Global Clothing Manufacturer and Retailer Amazon Redshift Re-Architecture | mLogica

Executive Summary

Latency = delay. Also referred to as a ping rate, it is the amount of delay (or time) it takes to send information from point to point. Latency is usually measured in milliseconds. In retail and e-commerce, it can represent the difference between success and failure.

The Customer, an iconic American clothing manufacturer, was in the process of migrating databases from multiple legacy database vendors to Amazon Web Services (AWS).

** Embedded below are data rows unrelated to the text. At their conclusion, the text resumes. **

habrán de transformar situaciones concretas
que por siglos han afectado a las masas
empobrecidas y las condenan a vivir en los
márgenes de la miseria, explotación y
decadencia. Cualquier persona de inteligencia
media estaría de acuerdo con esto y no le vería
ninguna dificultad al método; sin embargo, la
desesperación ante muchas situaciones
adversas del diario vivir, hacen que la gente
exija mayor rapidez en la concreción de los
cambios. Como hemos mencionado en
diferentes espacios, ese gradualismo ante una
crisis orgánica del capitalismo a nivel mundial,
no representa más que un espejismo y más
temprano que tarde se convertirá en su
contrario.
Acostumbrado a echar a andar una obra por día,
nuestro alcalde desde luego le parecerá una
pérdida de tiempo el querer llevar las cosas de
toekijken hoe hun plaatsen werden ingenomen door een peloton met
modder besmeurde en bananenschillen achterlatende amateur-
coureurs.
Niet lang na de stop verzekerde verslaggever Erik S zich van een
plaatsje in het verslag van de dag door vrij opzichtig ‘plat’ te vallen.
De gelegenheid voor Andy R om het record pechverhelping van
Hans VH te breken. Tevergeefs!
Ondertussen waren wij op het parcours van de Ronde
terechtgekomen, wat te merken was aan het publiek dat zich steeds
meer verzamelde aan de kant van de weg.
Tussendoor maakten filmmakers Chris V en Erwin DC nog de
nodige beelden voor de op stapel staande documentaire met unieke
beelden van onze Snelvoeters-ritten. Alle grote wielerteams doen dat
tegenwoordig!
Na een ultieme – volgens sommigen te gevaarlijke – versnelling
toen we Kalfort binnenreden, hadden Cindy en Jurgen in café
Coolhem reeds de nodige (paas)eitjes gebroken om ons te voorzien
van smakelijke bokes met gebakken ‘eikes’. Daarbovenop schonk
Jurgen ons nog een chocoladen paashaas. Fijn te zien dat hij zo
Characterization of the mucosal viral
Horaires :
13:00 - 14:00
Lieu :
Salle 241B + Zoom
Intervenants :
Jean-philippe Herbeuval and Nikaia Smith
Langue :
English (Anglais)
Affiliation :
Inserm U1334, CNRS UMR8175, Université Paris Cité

As is common with migration efforts, the new AWS environment was experiencing slow response times leading to a loss in transactions. To put this in perspective, an outage on Black Friday would cost the Customer over $45,000 per/minute.

Customer Challenges

The Customer had created a Redshift Database Environment that facilitated collation of data from multiple sources across both a transactional and analytical platform. The purpose of the data warehouse was to maintain a repository of data on which can be analyzed, reported on, and used to make business decisions ahead of planned events or key sales periods. The data warehouse that was deployed had a number of functions that it needed to support in order to fulfill its purpose. Those functions included the ability to ingest large quantities of data from multiple transactional and analytical database platforms, such as Oracle and SQL Server, transform the ingested data into the correct format, and store it in the Redshift warehouse in a timely manner; all while providing Business Critical Reports to key personnel that would use the data to make key business decisions. The system as designed was not able to fulfil the basic functions outlined, as it was frequently crashing. In essence, the system lacked the predictability, stability, and scalability.

  • The Customer’s Data analytics system was the primary analytics platform for customer data
  • The Data analytics system was on Redshift and ran daily data pipelines to load and transform data in Redshift
  • The majority of these Online Transactional Processing (OLTP) activities were run during the their business window
  • The analytics team was dependent on this data for ad hoc analysis, Tableau dashboards, and other analytics processes
  • Inefficiencies in the system meant that jobs were getting stuck
  • mLogica identified locks blocking critical ELT jobs
    1. Manual processes
    2. Lack of resources
    3. Short window

The Customer wanted to bring in more data from internal data sources, as well as, third party data sources and open the analytics platform to more users globally.

The Solution

The mLogica team began with a detailed analysis of the environment to review the Redshift design and architecture as well as the key processes and tools used to enable the functionality required of the system and establish the baseline issues impacting the stability of the environment. After a thorough analysis, mLogica was able to determine that the original design forced key processes were in constant contention with each other thereby causing the system to become unstable and crash. mLogica recommended modification of the processes, new configuration settings for the tools which were being used to support the key functional requirements, and a new deployment architecture more suited to support the requirements of the system and to achieve the performance goals outlined early in the engagement. A resolution plan for the existing issues was proposed to the Customer with mLogica providing a best practices and recommendations document along with a conceptual architecture diagram to improve the end-to-end data pipeline performance including DMS and Redshift service optimization.

The Customer accepted our recommendations and the new configuration deployed which allowed achieved the following results

  • Predictability: Processes finished on time with no contention
  • Stability: System uptime targets were achieved
  • Scalability: The ability to scale up to meet peak demands was accomplished

The Benefit

mLogica implemented the recommended end state architecture for separate workloads between Aurora and Redshift; including directing the insert, delete, and update processing to Aurora; performing transformational processing at the DMS level (ETL) or at Aurora level (ELT) and using Redshift only for analytics.

After the new architecture was implemented, mLogica directed the users to Redshift based on their use cases. Batch processing was also directed accordingly. This eliminated user and processing restrictions.

This optimization enabled the Customer to separate development/quality assurance from the production instance for both Redshift and Aurora as part of the proposed end-state architecture. Additionally, high availability/disaster recovery was implemented and CloudWatch utilized to monitor various aspects of the Redshift cluster. These best practices enabled the Customer to define data residency requirements, since the final deployment will be global; review the compliance risks and create mitigation plans; and plan for data security risks – data privacy and GDPR regulations.